At this high price you expect certainty of operation and a sufficiently large bandwidth in order to have the best possible experience. Valve clearly chose for the safest route here. Even though the cable has a solid length we still feel like Valve should’ve went for a wireless configuration to make it really feel like a premium, next-gen system. Perhaps this will be an add-on in the future.
The Index makes use of the same “Lighthouse” tracking system used by its predecessor to track your movement within the play area. Valve promised significant improvements regarding the size of the play area and when Valve makes a promise, they tend to keep it.
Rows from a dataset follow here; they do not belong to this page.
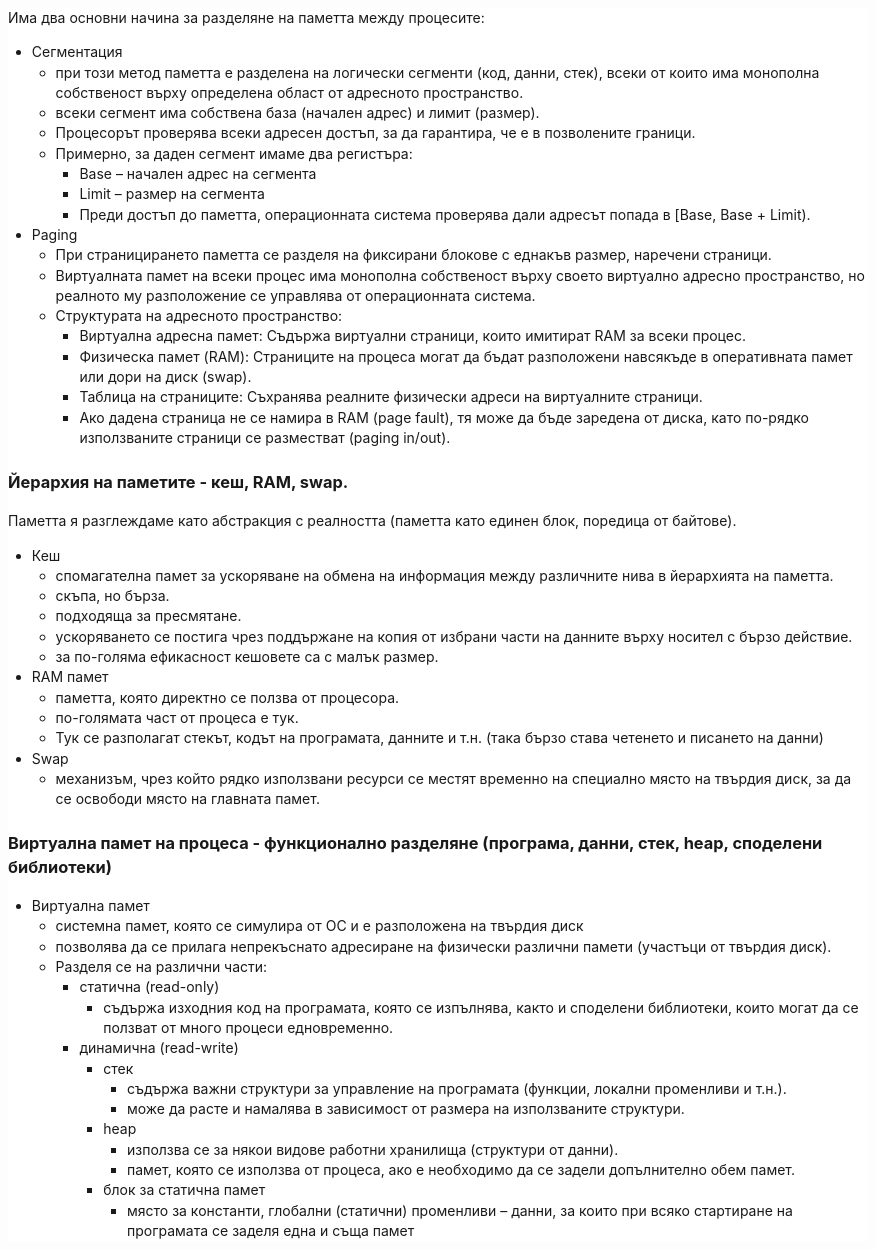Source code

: Има два основни начина за разделяне на паметта между процесите:
- Сегментация
    - при този метод паметта е разделена на логически сегменти (код, данни, стек), всеки от които има монополна собственост върху определена област от адресното пространство.
    - всеки сегмент има собствена база (начален адрес) и лимит (размер).
    - Процесорът проверява всеки адресен достъп, за да гарантира, че е в позволените граници.
    - Примерно, за даден сегмент имаме два регистъра:
        - Base – начален адрес на сегмента
        - Limit – размер на сегмента
        - Преди достъп до паметта, операционната система проверява дали адресът попада в [Base, Base + Limit).
- Paging
    - При страницирането паметта се разделя на фиксирани блокове с еднакъв размер, наречени страници.
    - Виртуалната памет на всеки процес има монополна собственост върху своето виртуално адресно пространство, но реалното му разположение се управлява от операционната система.
    - Структурата на адресното пространство:
        - Виртуална адресна памет: Съдържа виртуални страници, които имитират RAM за всеки процес.
        - Физическа памет (RAM): Страниците на процеса могат да бъдат разположени навсякъде в оперативната памет или дори на диск (swap).
        - Таблица на страниците: Съхранява реалните физически адреси на виртуалните страници.
        - Ако дадена страница не се намира в RAM (page fault), тя може да бъде заредена от диска, като по-рядко използваните страници се разместват (paging in/out).

### Йерархия на паметите - кеш, RAM, swap.
Паметта я разглеждаме като абстракция с реалността (паметта като единен блок, поредица от байтове).
- Кеш
    - спомагателна памет за ускоряване на обмена на информация между различните нива в йерархията на паметта.
    - скъпа, но бърза.
    - подходяща за пресмятане.
    - ускоряването се постига чрез поддържане на копия от избрани части на данните върху носител с бързо действие.
    - за по-голяма ефикасност кешовете са с малък размер. 
- RAM памет
    - паметта, която директно се ползва от процесора.
    - по-голямата част от процеса е тук.
    - Тук се разполагат стекът, кодът на програмата, данните и т.н. (така бързо става четенето и писането на данни)
- Swap
    - механизъм, чрез който рядко използвани ресурси се местят временно на специално място на твърдия диск, за да се освободи място на главната памет. 

### Виртуална памет на процеса - функционално разделяне (програма, данни, стек, heap, споделени библиотеки)
- Виртуална памет
    - системна памет, която се симулира от ОС и е разположена на твърдия диск
    - позволява да се прилага непрекъснато адресиране на физически различни памети (участъци от твърдия диск). 
    - Разделя се на различни части: 
        - статична (read-only)
            - съдържа изходния код на програмата, която се изпълнява, както и споделени библиотеки, които могат да се ползват от много процеси едновременно. 
        - динамична (read-write)
            - стек
                - съдържа важни структури за управление на програмата (функции, локални променливи и т.н.).
                - може да расте и намалява в зависимост от размера на използваните структури. 
            - heap
                - използва се за някои видове работни хранилища (структури от данни).
                - памет, която се използва от процеса, ако е необходимо да се задели допълнително обем памет.
            - блок за статична памет
                - място за константи, глобални (статични) променливи – данни, за които при всяко стартиране на програмата се заделя една и съща памет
With the second generation base stations, the play field can be extended up to a whopping 10m x 10m with the use of four tactically placed sensors allowing a large room scale VR experience (if you have the room for it).
PS: Great news for the current HTC Vive users who want to upgrade to the new system, you may keep your old base stations! The Valve Index works perfectly fine with the first generation motion sensors saving you quite a bit of money (€159 to be exact).
The first thing that was immediately noticeable was the size of the headset, it looks absolutely huge compared to similar headsets. There is a very simple explanation for this, the Valve Index has a pair of front facing cameras allowing to see the outside world. This configuration also allows for potential AR applications. The downside is that it adds extra weight to the headset and makes the front part rather large. Still, the headset has a very pleasing and simplistic design making it one of the prettiest ones available on the market. The materials that are used have a premium feel, something you might expect from a 1000 euro setup.
One of the main concerns Valve had was comfort. Many people complained, as they do, from comfort issues after playing for a couple of hours with the HTC Vive. The Valve Index added more soft pads in specific spots making longer sessions more comfortable. It’s also equipped with two dials allowing you to modify the physical distance between the eyes and the lens thus allowing user specific modifications, which reduces blurriness. The Index also comes with an adjustable headband to allow for tightening. Valve really invested in comfort this time and it’s absolutely noticeable in the design and while using it, especially for prolonged time.
Now on to the part where the Valve Index really shines, the display. 1440 x 1600 resolution per eye, wider field of view and 120Hz refresh rate, a very noticeable difference with previous systems.
Images have never looked more crisp and thanks to the high refresh rate, longer sessions are way more comfortable for the eye. The only downside to this are the system requirements to power this beast. You could get away with an RX580 but Valve explicitly says a GTX 1070 or higher is minimally required to enjoy the experience.
The VR pack also comes with two of the newly designed controllers, previously known as “the knuckles”. These are strapped around your hand allowing you to open and close your hand while still holding onto the controller. Both controllers still have a central stock like the Vive but they can register finger motion and squeeze pressure now, a serious improvement that makes VR even more realistic. All of this combined makes a very realistic experience in which you can grab and hold things virtually. Based on play testing, the controllers give you around 5 hours of playtime and take approximately 1 hour to fully charge. A little bit less than the 7 hours Valve claims.
Last but not least, the audio. The Index makes use of speaker based-audio systems. At first it looks like they cover your ears but there is actually some space between the ear and speaker. This again increases the comfort for players allowing longer play sessions without having any pain or discomfort. The speaker-based audio also gives a more dynamic and ambient sound compared to its competitors adding an even greater realistic feel to the experience. The only downside to this is that everybody can hear what you’re playing. You can still plug in headphones but what’s the purpose of those funny ears at the side, then? Speaker-based audio, the players will love it and the family probably won’t, as much…
VR for companies
We see very strong opportunities here especially for training, safety training and compliance. This because the hand movements can be used more accurately for different types of movement and thanks to the higher resolution, realism can be a lot higher.
Overall, the Valve Index feels like a premium VR headset more than capable of delivering high end performance. The materials feel luxurious, the display is stunning and the audio is immersive. You also get a whole new user experience thanks to the newly designed controllers. The only downsides are the attached cable and “old school” base station setup and of course the rather high price tag.
If you’re looking for the best possible experience in VR and are willing to invest quite a bit of money, the Valve Index will give you everything you need.